The pumice raft has the potential to deposit new, healthy coral around the reef, Bryan said.
"It's just one way that nature can help promote regeneration," he told ABC.
Martin Jutzeler, a lecturer at the University of Tasmania who studies underwater volcanoes, told the BBC that one downside is that pumice rafts can also transport nonnative, invasive species from one ocean habitat to another.
It's possible the raft might not even make it to Australia, he said. Over time, it will probably break apart and disperse.
Terry Hughes, director of the ARC Center of Excellence for Coral Reef Studies at James Cook University in Australia cautioned that if the planet continues to warm, the world's coral reefs won't be saved by a pumice raft or any other technological tools.

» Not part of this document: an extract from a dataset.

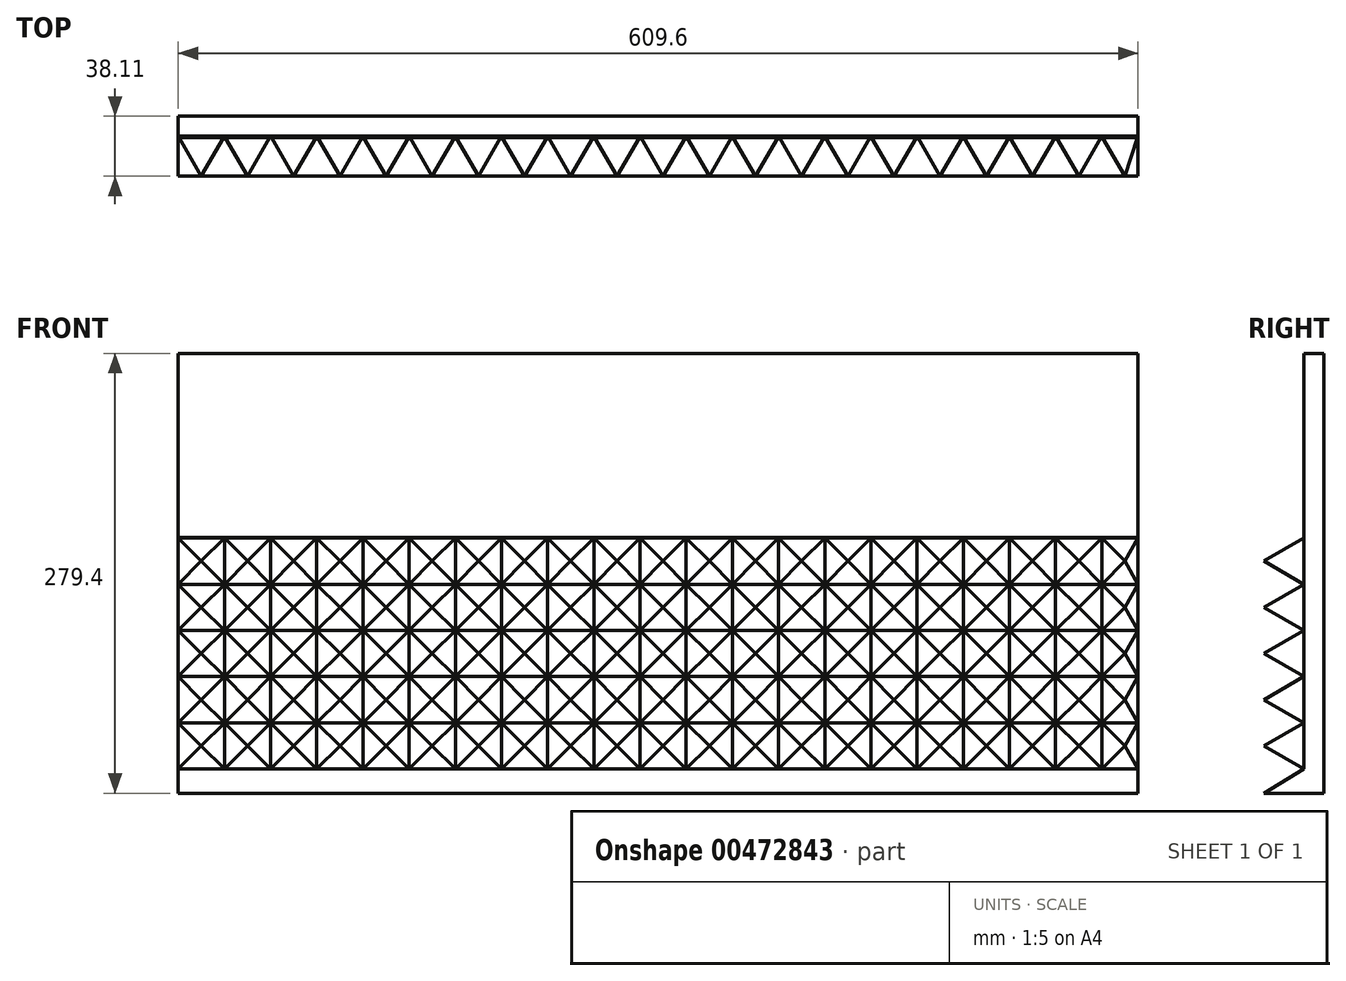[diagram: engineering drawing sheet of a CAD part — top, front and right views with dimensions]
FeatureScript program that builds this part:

"Reefs will be gone unless we tackle anthropogenic heating," Hughes wrote on Twitter, about atmospheric warming caused by human activities such as burning fossil fuels.
He also noted that the pumice raft is just one two-thousandth the size of the Great Barrier Reef, and that coral rarely settles on pumice.
NASA's Terra satellite detected the pumice raft Aug. 9, and the Operational Land Imager on Landsat 8 captured images of it days later on Aug. 13, according to the Earth Observatory at NASA. The photos showed the mass floating near Late Island in Tonga. Around the raft was discolored water, a sign that the volcano that produced it was just below, the Earth Observatory reported.
Shannon Lenz and Tom Whitehead encountered the pumice raft as well, telling the BBC in a video interview that the floating stones had stretched "to the horizon on all sides."
"First we thought it was whale poop," Whitehead told BBC. "But then as it became obvious there was way more of it than any normal-sized pod of whales could come up with."